A high-ranking regional official will visit Tehran on April 12 to finalize arrangements for the release of $7 billion in Iran’s assets, which might be transferred to the Central Bank of Iran’s account in Oman.
Tasnim has learned that an official of a regional country -probably the foreign minister of Oman- will pay a visit to Tehran on Tuesday in order to finalize the mechanism for the release of $7 billion in the foreign assets of Iran that have been blocked under the sanctions.
It appears that the sum of $7 billion will be probably remitted to the Central Bank of Iran’s account in the Central Bank of Oman.
Speaking to reporters at a press conference on Monday, Iranian Foreign Ministry Spokesperson Saeed Khatibzadeh was asked about the process of settlement of South Korea’s debt to Iran.
Dismissing the media speculations about the issue, the spokesman said South Korea is definitely in debt to 80 million Iranian people for the purchase of oil and gas condensates.
“South Korea has not taken any effective measure to repay the debt.

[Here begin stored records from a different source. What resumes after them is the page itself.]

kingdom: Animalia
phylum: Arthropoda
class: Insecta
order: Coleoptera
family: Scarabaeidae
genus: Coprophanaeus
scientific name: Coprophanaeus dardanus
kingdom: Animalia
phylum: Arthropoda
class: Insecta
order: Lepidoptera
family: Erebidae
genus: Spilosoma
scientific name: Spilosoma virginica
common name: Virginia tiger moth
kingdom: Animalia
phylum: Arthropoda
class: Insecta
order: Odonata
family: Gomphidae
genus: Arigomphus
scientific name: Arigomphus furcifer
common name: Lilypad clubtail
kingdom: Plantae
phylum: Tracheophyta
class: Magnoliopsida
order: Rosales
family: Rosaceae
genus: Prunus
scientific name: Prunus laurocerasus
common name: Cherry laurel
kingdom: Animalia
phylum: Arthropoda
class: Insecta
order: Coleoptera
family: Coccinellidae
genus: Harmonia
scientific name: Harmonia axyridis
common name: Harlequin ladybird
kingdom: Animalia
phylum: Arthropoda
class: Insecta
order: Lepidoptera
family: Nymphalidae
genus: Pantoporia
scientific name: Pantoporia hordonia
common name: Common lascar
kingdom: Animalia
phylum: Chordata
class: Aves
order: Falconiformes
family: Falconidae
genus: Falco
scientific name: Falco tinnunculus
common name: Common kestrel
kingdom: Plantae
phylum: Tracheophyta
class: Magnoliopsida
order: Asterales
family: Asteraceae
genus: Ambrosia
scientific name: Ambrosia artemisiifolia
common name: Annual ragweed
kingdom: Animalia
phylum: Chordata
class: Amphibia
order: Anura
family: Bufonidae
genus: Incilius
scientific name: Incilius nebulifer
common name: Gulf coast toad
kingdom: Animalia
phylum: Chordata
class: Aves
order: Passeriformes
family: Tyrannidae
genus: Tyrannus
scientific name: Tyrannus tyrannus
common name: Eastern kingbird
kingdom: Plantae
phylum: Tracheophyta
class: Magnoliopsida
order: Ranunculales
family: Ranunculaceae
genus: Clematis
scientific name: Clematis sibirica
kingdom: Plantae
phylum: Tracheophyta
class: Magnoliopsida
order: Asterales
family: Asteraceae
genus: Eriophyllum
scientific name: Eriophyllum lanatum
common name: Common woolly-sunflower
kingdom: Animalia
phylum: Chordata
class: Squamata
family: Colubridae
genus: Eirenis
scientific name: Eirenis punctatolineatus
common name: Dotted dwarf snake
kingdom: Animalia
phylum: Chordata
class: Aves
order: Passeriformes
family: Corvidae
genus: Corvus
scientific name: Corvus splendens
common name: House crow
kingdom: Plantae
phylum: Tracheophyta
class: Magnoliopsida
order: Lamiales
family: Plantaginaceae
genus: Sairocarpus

This is a bilateral matter and should be settled within a bilateral framework,” he added.
The former US administration under president Donald Trump all but wrecked the Joint Comprehensive Plan of Action (JCPOA) after he abandoned it and restored the sanctions which the nuclear agreement had removed besides imposing new bans under different labels.
South Korea and other US allies opted to comply with the violation as they stopped trade with the Islamic Republic and refused to pay their debts, mostly oil money, to Iran.
Iran has repeatedly demanded the release of its frozen assets in several countries, including some $10 billion in South Korea, but Seoul has looked at Washington for a permit to repay its debt.
About $2.7 billion deposited by the Seoul branch of Iran’s Bank Mellat is held by the Bank of Korea, while more than $7 billion worth of Iranian oil money is stuck at the Industrial Bank of Korea and Woori Bank. South Korea’s refusal to free them has caused a diplomatic spat.